#### GIVEN RECORDS ####

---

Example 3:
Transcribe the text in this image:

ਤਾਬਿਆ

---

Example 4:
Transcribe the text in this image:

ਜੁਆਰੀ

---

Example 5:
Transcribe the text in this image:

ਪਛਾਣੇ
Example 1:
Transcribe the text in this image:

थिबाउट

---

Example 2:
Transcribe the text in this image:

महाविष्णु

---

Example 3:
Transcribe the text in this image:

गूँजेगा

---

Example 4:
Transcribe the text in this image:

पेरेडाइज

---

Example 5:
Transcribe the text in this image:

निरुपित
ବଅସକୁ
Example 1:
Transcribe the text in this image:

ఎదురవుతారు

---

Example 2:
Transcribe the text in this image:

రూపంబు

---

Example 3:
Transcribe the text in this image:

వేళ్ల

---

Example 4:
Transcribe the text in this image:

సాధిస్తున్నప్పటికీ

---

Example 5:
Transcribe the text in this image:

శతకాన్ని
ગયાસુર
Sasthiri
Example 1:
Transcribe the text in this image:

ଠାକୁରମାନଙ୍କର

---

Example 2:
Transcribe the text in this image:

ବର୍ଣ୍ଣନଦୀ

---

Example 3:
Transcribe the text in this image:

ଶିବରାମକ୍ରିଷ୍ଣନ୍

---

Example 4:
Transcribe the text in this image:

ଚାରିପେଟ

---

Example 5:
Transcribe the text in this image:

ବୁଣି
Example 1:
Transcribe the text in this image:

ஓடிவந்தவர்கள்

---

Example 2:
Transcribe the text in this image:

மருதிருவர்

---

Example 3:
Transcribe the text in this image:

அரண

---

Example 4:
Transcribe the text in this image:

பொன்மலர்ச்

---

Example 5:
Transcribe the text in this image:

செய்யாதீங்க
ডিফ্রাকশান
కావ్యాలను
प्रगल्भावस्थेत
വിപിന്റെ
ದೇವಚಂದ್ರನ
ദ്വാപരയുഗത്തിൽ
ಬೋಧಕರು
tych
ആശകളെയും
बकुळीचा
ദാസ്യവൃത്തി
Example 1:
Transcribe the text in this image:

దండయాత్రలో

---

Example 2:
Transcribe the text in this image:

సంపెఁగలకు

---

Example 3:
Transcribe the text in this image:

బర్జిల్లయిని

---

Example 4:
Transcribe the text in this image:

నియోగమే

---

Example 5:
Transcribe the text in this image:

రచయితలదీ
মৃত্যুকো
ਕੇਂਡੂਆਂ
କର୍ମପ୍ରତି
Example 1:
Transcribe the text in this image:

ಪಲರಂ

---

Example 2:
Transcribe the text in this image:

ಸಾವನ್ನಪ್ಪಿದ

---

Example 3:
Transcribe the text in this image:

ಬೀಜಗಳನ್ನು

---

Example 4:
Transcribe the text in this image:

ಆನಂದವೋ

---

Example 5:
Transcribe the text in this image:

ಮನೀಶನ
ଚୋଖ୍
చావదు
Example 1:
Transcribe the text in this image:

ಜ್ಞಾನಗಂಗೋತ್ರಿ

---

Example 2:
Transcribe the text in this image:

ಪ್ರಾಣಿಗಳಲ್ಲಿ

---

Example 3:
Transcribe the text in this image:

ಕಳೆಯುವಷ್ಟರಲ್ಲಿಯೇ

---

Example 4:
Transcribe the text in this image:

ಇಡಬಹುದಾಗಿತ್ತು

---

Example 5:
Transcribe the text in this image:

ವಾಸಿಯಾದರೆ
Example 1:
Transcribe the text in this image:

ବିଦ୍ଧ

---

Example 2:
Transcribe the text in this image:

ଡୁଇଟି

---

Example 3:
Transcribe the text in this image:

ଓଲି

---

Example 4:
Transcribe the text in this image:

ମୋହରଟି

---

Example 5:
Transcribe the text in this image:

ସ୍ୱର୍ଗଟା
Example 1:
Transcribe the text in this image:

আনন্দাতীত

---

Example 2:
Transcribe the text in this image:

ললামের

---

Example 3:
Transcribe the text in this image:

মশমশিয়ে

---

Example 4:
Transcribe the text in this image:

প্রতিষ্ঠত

####

▶ REQUIRED ACTION
Start to finish, copy the material out exactly.

▶ ANSWER TO THIS TASK
---

Example 3:
Transcribe the text in this image:

ਤਾਬਿਆ

---

Example 4:
Transcribe the text in this image:

ਜੁਆਰੀ

---

Example 5:
Transcribe the text in this image:

ਪਛਾਣੇ
Example 1:
Transcribe the text in this image:

थिबाउट

---

Example 2:
Transcribe the text in this image:

महाविष्णु

---

Example 3:
Transcribe the text in this image:

गूँजेगा

---

Example 4:
Transcribe the text in this image:

पेरेडाइज

---

Example 5:
Transcribe the text in this image:

निरुपित
ବଅସକୁ
Example 1:
Transcribe the text in this image:

ఎదురవుతారు

---

Example 2:
Transcribe the text in this image:

రూపంబు

---

Example 3:
Transcribe the text in this image:

వేళ్ల

---

Example 4:
Transcribe the text in this image:

సాధిస్తున్నప్పటికీ

---

Example 5:
Transcribe the text in this image:

శతకాన్ని
ગયાસુર
Sasthiri
Example 1:
Transcribe the text in this image:

ଠାକୁରମାନଙ୍କର

---

Example 2:
Transcribe the text in this image:

ବର୍ଣ୍ଣନଦୀ

---

Example 3:
Transcribe the text in this image:

ଶିବରାମକ୍ରିଷ୍ଣନ୍

---

Example 4:
Transcribe the text in this image:

ଚାରିପେଟ

---

Example 5:
Transcribe the text in this image:

ବୁଣି
Example 1:
Transcribe the text in this image:

ஓடிவந்தவர்கள்

---

Example 2:
Transcribe the text in this image:

மருதிருவர்

---

Example 3:
Transcribe the text in this image:

அரண

---

Example 4:
Transcribe the text in this image:

பொன்மலர்ச்

---

Example 5:
Transcribe the text in this image:

செய்யாதீங்க
ডিফ্রাকশান
కావ్యాలను
प्रगल्भावस्थेत
വിപിന്റെ
ದೇವಚಂದ್ರನ
ദ്വാപരയുഗത്തിൽ
ಬೋಧಕರು
tych
ആശകളെയും
बकुळीचा
ദാസ്യവൃത്തി
Example 1:
Transcribe the text in this image:

దండయాత్రలో

---

Example 2:
Transcribe the text in this image:

సంపెఁగలకు

---

Example 3:
Transcribe the text in this image:

బర్జిల్లయిని

---

Example 4:
Transcribe the text in this image:

నియోగమే

---

Example 5:
Transcribe the text in this image:

రచయితలదీ
মৃত্যুকো
ਕੇਂਡੂਆਂ
କର୍ମପ୍ରତି
Example 1:
Transcribe the text in this image:

ಪಲರಂ

---

Example 2:
Transcribe the text in this image:

ಸಾವನ್ನಪ್ಪಿದ

---

Example 3:
Transcribe the text in this image:

ಬೀಜಗಳನ್ನು

---

Example 4:
Transcribe the text in this image:

ಆನಂದವೋ

---

Example 5:
Transcribe the text in this image:

ಮನೀಶನ
ଚୋଖ୍
చావదు
Example 1:
Transcribe the text in this image:

ಜ್ಞಾನಗಂಗೋತ್ರಿ

---

Example 2:
Transcribe the text in this image:

ಪ್ರಾಣಿಗಳಲ್ಲಿ

---

Example 3:
Transcribe the text in this image:

ಕಳೆಯುವಷ್ಟರಲ್ಲಿಯೇ

---

Example 4:
Transcribe the text in this image:

ಇಡಬಹುದಾಗಿತ್ತು

---

Example 5:
Transcribe the text in this image:

ವಾಸಿಯಾದರೆ
Example 1:
Transcribe the text in this image:

ବିଦ୍ଧ

---

Example 2:
Transcribe the text in this image:

ଡୁଇଟି

---

Example 3:
Transcribe the text in this image:

ଓଲି

---

Example 4:
Transcribe the text in this image:

ମୋହରଟି

---

Example 5:
Transcribe the text in this image:

ସ୍ୱର୍ଗଟା
Example 1:
Transcribe the text in this image:

আনন্দাতীত

---

Example 2:
Transcribe the text in this image:

ললামের

---

Example 3:
Transcribe the text in this image:

মশমশিয়ে

---

Example 4:
Transcribe the text in this image:

প্রতিষ্ঠত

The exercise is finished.